-- Opening Marker --
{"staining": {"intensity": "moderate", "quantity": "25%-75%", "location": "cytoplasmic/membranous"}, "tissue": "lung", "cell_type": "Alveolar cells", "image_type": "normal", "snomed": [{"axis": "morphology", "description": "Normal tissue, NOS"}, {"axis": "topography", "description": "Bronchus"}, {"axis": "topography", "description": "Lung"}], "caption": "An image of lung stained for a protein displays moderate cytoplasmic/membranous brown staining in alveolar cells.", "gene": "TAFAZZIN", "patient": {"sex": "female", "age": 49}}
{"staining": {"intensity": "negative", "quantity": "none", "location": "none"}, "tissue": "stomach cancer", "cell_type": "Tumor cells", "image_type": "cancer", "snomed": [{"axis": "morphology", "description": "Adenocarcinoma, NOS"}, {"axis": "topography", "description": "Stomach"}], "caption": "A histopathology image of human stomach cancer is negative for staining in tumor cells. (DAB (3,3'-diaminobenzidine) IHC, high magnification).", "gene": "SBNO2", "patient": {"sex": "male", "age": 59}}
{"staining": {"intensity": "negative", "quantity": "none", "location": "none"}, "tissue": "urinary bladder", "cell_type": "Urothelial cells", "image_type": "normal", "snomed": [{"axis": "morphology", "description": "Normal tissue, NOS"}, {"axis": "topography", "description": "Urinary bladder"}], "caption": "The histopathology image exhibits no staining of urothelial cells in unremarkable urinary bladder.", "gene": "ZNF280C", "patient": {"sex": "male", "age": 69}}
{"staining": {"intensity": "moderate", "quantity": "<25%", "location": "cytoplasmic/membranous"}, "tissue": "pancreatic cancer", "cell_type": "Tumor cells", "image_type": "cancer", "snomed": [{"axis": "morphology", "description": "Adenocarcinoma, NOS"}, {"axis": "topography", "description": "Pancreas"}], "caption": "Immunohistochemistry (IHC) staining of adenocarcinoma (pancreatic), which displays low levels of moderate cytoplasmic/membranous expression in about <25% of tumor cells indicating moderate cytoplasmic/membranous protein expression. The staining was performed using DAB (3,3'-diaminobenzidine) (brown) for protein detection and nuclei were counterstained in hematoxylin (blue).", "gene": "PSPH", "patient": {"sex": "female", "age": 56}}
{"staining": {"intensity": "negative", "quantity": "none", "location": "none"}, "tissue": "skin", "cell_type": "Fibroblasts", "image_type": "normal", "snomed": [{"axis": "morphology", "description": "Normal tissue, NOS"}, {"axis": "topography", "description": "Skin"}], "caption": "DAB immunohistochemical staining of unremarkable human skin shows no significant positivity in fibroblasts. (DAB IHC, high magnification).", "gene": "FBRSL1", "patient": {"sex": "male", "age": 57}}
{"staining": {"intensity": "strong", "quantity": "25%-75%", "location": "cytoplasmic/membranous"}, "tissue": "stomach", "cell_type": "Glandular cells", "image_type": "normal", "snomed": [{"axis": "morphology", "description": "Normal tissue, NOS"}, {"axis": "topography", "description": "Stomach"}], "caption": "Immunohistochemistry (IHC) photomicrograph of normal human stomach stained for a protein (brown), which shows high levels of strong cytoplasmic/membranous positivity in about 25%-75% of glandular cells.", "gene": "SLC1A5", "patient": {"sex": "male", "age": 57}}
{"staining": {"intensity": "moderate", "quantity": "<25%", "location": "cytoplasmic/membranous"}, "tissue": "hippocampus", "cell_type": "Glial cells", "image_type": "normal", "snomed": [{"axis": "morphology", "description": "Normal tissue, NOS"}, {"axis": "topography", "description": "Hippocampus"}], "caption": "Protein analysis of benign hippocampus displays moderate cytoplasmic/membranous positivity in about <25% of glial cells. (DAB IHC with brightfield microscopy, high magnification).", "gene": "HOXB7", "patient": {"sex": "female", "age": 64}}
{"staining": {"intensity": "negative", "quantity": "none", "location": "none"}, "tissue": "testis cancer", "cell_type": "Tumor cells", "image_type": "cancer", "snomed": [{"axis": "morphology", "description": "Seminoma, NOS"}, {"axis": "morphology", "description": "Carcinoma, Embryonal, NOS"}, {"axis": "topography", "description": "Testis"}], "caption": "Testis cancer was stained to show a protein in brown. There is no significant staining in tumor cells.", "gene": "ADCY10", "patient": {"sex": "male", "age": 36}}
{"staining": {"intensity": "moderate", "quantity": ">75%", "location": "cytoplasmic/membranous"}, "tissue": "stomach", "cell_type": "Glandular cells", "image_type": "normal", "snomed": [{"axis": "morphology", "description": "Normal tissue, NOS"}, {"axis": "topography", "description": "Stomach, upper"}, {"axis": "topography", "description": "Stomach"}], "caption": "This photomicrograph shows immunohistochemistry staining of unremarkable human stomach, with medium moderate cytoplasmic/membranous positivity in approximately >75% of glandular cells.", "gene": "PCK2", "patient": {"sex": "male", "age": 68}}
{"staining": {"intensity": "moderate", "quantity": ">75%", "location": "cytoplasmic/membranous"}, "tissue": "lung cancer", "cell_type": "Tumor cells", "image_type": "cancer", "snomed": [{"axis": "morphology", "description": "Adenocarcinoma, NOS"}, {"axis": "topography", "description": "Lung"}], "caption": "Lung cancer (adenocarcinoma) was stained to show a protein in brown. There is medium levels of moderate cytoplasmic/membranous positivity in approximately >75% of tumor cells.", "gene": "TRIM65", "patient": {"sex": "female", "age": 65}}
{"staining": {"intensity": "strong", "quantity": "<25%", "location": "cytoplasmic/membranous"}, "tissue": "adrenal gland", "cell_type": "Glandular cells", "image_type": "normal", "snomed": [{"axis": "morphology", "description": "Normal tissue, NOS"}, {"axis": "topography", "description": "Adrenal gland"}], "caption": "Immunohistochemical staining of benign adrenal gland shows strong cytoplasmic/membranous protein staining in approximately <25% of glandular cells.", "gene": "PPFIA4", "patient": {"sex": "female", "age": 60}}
-- Closing Marker --
* [PROMPT] Return each line of the data exactly as written above.

* [RESPONSE TO THE EXERCISE]
{"staining": {"intensity": "moderate", "quantity": "25%-75%", "location": "cytoplasmic/membranous"}, "tissue": "lung", "cell_type": "Alveolar cells", "image_type": "normal", "snomed": [{"axis": "morphology", "description": "Normal tissue, NOS"}, {"axis": "topography", "description": "Bronchus"}, {"axis": "topography", "description": "Lung"}], "caption": "An image of lung stained for a protein displays moderate cytoplasmic/membranous brown staining in alveolar cells.", "gene": "TAFAZZIN", "patient": {"sex": "female", "age": 49}}
{"staining": {"intensity": "negative", "quantity": "none", "location": "none"}, "tissue": "stomach cancer", "cell_type": "Tumor cells", "image_type": "cancer", "snomed": [{"axis": "morphology", "description": "Adenocarcinoma, NOS"}, {"axis": "topography", "description": "Stomach"}], "caption": "A histopathology image of human stomach cancer is negative for staining in tumor cells. (DAB (3,3'-diaminobenzidine) IHC, high magnification).", "gene": "SBNO2", "patient": {"sex": "male", "age": 59}}
{"staining": {"intensity": "negative", "quantity": "none", "location": "none"}, "tissue": "urinary bladder", "cell_type": "Urothelial cells", "image_type": "normal", "snomed": [{"axis": "morphology", "description": "Normal tissue, NOS"}, {"axis": "topography", "description": "Urinary bladder"}], "caption": "The histopathology image exhibits no staining of urothelial cells in unremarkable urinary bladder.", "gene": "ZNF280C", "patient": {"sex": "male", "age": 69}}
{"staining": {"intensity": "moderate", "quantity": "<25%", "location": "cytoplasmic/membranous"}, "tissue": "pancreatic cancer", "cell_type": "Tumor cells", "image_type": "cancer", "snomed": [{"axis": "morphology", "description": "Adenocarcinoma, NOS"}, {"axis": "topography", "description": "Pancreas"}], "caption": "Immunohistochemistry (IHC) staining of adenocarcinoma (pancreatic), which displays low levels of moderate cytoplasmic/membranous expression in about <25% of tumor cells indicating moderate cytoplasmic/membranous protein expression. The staining was performed using DAB (3,3'-diaminobenzidine) (brown) for protein detection and nuclei were counterstained in hematoxylin (blue).", "gene": "PSPH", "patient": {"sex": "female", "age": 56}}
{"staining": {"intensity": "negative", "quantity": "none", "location": "none"}, "tissue": "skin", "cell_type": "Fibroblasts", "image_type": "normal", "snomed": [{"axis": "morphology", "description": "Normal tissue, NOS"}, {"axis": "topography", "description": "Skin"}], "caption": "DAB immunohistochemical staining of unremarkable human skin shows no significant positivity in fibroblasts. (DAB IHC, high magnification).", "gene": "FBRSL1", "patient": {"sex": "male", "age": 57}}
{"staining": {"intensity": "strong", "quantity": "25%-75%", "location": "cytoplasmic/membranous"}, "tissue": "stomach", "cell_type": "Glandular cells", "image_type": "normal", "snomed": [{"axis": "morphology", "description": "Normal tissue, NOS"}, {"axis": "topography", "description": "Stomach"}], "caption": "Immunohistochemistry (IHC) photomicrograph of normal human stomach stained for a protein (brown), which shows high levels of strong cytoplasmic/membranous positivity in about 25%-75% of glandular cells.", "gene": "SLC1A5", "patient": {"sex": "male", "age": 57}}
{"staining": {"intensity": "moderate", "quantity": "<25%", "location": "cytoplasmic/membranous"}, "tissue": "hippocampus", "cell_type": "Glial cells", "image_type": "normal", "snomed": [{"axis": "morphology", "description": "Normal tissue, NOS"}, {"axis": "topography", "description": "Hippocampus"}], "caption": "Protein analysis of benign hippocampus displays moderate cytoplasmic/membranous positivity in about <25% of glial cells. (DAB IHC with brightfield microscopy, high magnification).", "gene": "HOXB7", "patient": {"sex": "female", "age": 64}}
{"staining": {"intensity": "negative", "quantity": "none", "location": "none"}, "tissue": "testis cancer", "cell_type": "Tumor cells", "image_type": "cancer", "snomed": [{"axis": "morphology", "description": "Seminoma, NOS"}, {"axis": "morphology", "description": "Carcinoma, Embryonal, NOS"}, {"axis": "topography", "description": "Testis"}], "caption": "Testis cancer was stained to show a protein in brown. There is no significant staining in tumor cells.", "gene": "ADCY10", "patient": {"sex": "male", "age": 36}}
{"staining": {"intensity": "moderate", "quantity": ">75%", "location": "cytoplasmic/membranous"}, "tissue": "stomach", "cell_type": "Glandular cells", "image_type": "normal", "snomed": [{"axis": "morphology", "description": "Normal tissue, NOS"}, {"axis": "topography", "description": "Stomach, upper"}, {"axis": "topography", "description": "Stomach"}], "caption": "This photomicrograph shows immunohistochemistry staining of unremarkable human stomach, with medium moderate cytoplasmic/membranous positivity in approximately >75% of glandular cells.", "gene": "PCK2", "patient": {"sex": "male", "age": 68}}
{"staining": {"intensity": "moderate", "quantity": ">75%", "location": "cytoplasmic/membranous"}, "tissue": "lung cancer", "cell_type": "Tumor cells", "image_type": "cancer", "snomed": [{"axis": "morphology", "description": "Adenocarcinoma, NOS"}, {"axis": "topography", "description": "Lung"}], "caption": "Lung cancer (adenocarcinoma) was stained to show a protein in brown. There is medium levels of moderate cytoplasmic/membranous positivity in approximately >75% of tumor cells.", "gene": "TRIM65", "patient": {"sex": "female", "age": 65}}
{"staining": {"intensity": "strong", "quantity": "<25%", "location": "cytoplasmic/membranous"}, "tissue": "adrenal gland", "cell_type": "Glandular cells", "image_type": "normal", "snomed": [{"axis": "morphology", "description": "Normal tissue, NOS"}, {"axis": "topography", "description": "Adrenal gland"}], "caption": "Immunohistochemical staining of benign adrenal gland shows strong cytoplasmic/membranous protein staining in approximately <25% of glandular cells.", "gene": "PPFIA4", "patient": {"sex": "female", "age": 60}}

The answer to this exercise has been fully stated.